ALL of the audio formats (ie: DD5.1, DTS, DTS-ES, Dolby Digital EX, Dolby TrueHD and DTS-HD™) need to be decoded. So support is based upon the decoder (typically the AVR), NOT the speakers or headphones.


----------



## Tyrone Burton

So if a headphone product says it supports DD5.1 does that mean if I put it through an AVR, it will send out the signal to them?


----------



## JimE

I can't say that I've seen that noted on any headphones.

In any case, as noted previously, headphones don't/can't decode a digital audio stream. But again, it depends on the type of headphones (ie: how they connect). Any headphones that connect via a 3.5mm or 1/8th jack, are connected to an analog port and cannot decode a digital audio stream.


----------



## Tyrone Burton

Right then, it must mean that they come with some sort of decoder. I bought some headphones which I still use today which supported dolby digital. I'm unsure now if it was Dolby pro logic or DD 5.1, but it came with a decoder which was a USB conection, the decoder had a port for the jack but I didn't know the headphones were only for a pc.


----------



## JimE

In that case, yes, it could have the ability as the signal would be passed digitally through USB. And as they are USB based headphones, they are PC/game console headphones.

(Limb landmark coordinates)
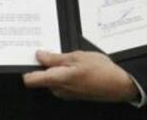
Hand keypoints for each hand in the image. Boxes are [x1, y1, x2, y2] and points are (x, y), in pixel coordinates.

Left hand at [22, 50, 138, 102]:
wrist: (119, 85)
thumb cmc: (101, 70)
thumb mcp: (77, 56)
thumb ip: (55, 58)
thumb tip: (40, 56)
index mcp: (58, 79)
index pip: (30, 79)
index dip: (26, 68)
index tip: (27, 57)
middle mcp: (59, 90)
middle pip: (40, 78)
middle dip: (42, 65)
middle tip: (49, 51)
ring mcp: (66, 93)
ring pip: (51, 79)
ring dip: (54, 68)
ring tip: (67, 57)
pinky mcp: (73, 94)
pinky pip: (61, 83)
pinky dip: (62, 73)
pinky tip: (74, 65)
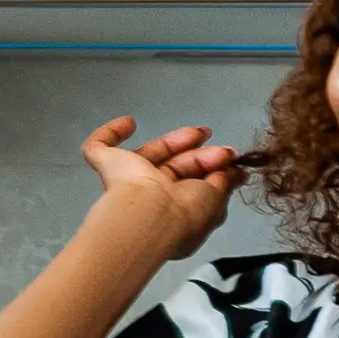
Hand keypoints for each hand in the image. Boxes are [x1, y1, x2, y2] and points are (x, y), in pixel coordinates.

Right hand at [78, 116, 245, 261]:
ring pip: (147, 156)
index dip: (211, 171)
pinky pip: (100, 146)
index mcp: (173, 215)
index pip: (191, 187)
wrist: (150, 213)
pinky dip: (111, 132)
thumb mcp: (216, 199)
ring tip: (198, 133)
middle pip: (172, 169)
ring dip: (173, 142)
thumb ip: (225, 182)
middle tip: (222, 149)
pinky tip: (128, 122)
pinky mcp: (105, 165)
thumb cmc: (185, 212)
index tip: (231, 159)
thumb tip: (238, 172)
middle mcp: (148, 200)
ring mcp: (125, 182)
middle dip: (200, 156)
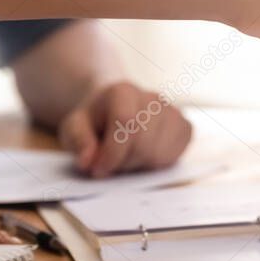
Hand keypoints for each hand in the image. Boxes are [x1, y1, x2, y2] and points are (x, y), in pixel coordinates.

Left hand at [58, 81, 192, 177]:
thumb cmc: (94, 121)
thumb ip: (78, 141)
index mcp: (123, 91)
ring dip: (137, 165)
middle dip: (121, 163)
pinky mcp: (185, 127)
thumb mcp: (74, 127)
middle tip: (108, 164)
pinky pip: (174, 156)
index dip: (111, 153)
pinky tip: (142, 154)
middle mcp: (153, 98)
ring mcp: (173, 112)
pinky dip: (156, 164)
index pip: (126, 122)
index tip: (97, 169)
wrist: (116, 109)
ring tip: (125, 156)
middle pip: (142, 143)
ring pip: (158, 154)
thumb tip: (88, 161)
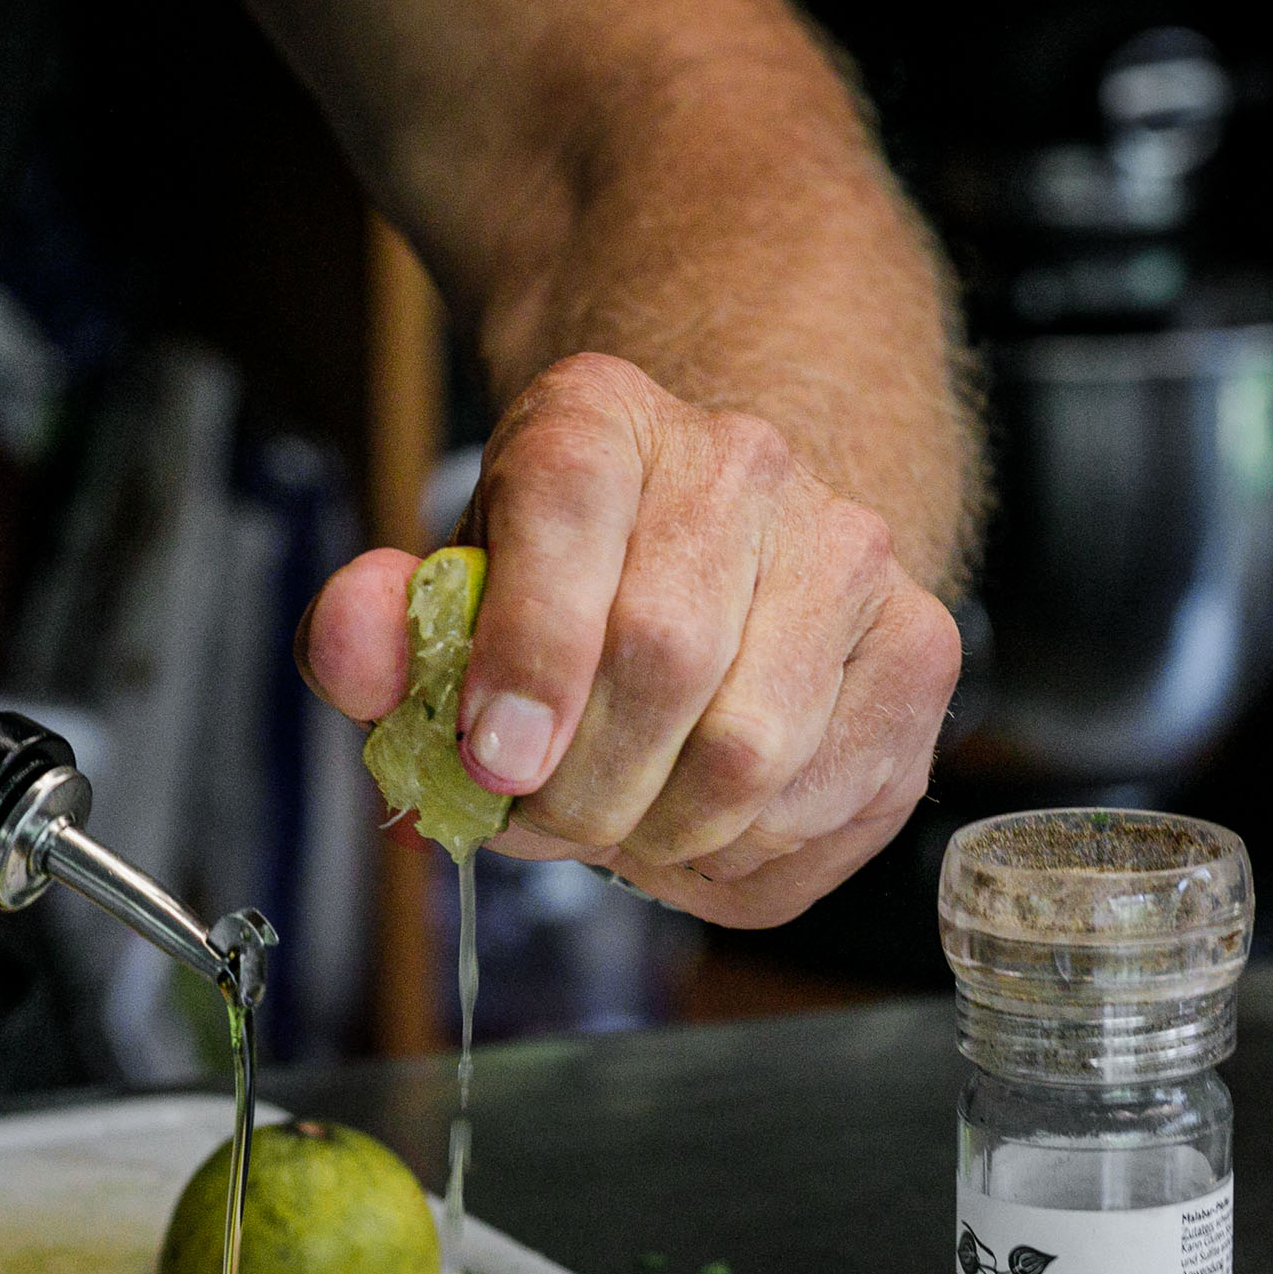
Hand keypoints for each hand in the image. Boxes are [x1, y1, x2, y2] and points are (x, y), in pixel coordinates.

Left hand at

Exercise prompt
Reproduce the forum thread on decoding surround audio formats for headphones word for word, from beginning to end.

Solution for this problem
ALL of the audio formats (ie: DD5.1, DTS, DTS-ES, Dolby Digital EX, Dolby TrueHD and DTS-HD™) need to be decoded. So support is based upon the decoder (typically the AVR), NOT the speakers or headphones.


----------



## Tyrone Burton

So if a headphone product says it supports DD5.1 does that mean if I put it through an AVR, it will send out the signal to them?


----------



## JimE

I can't say that I've seen that noted on any headphones.

In any case, as noted previously, headphones don't/can't decode a digital audio stream. But again, it depends on the type of headphones (ie: how they connect). Any headphones that connect via a 3.5mm or 1/8th jack, are connected to an analog port and cannot decode a digital audio stream.


----------



## Tyrone Burton

Right then, it must mean that they come with some sort of decoder. I bought some headphones which I still use today which supported dolby digital. I'm unsure now if it was Dolby pro logic or DD 5.1, but it came with a decoder which was a USB conection, the decoder had a port for the jack but I didn't know the headphones were only for a pc.


----------



## JimE

In that case, yes, it could have the ability as the signal would be passed digitally through USB. And as they are USB based headphones, they are PC/game console headphones.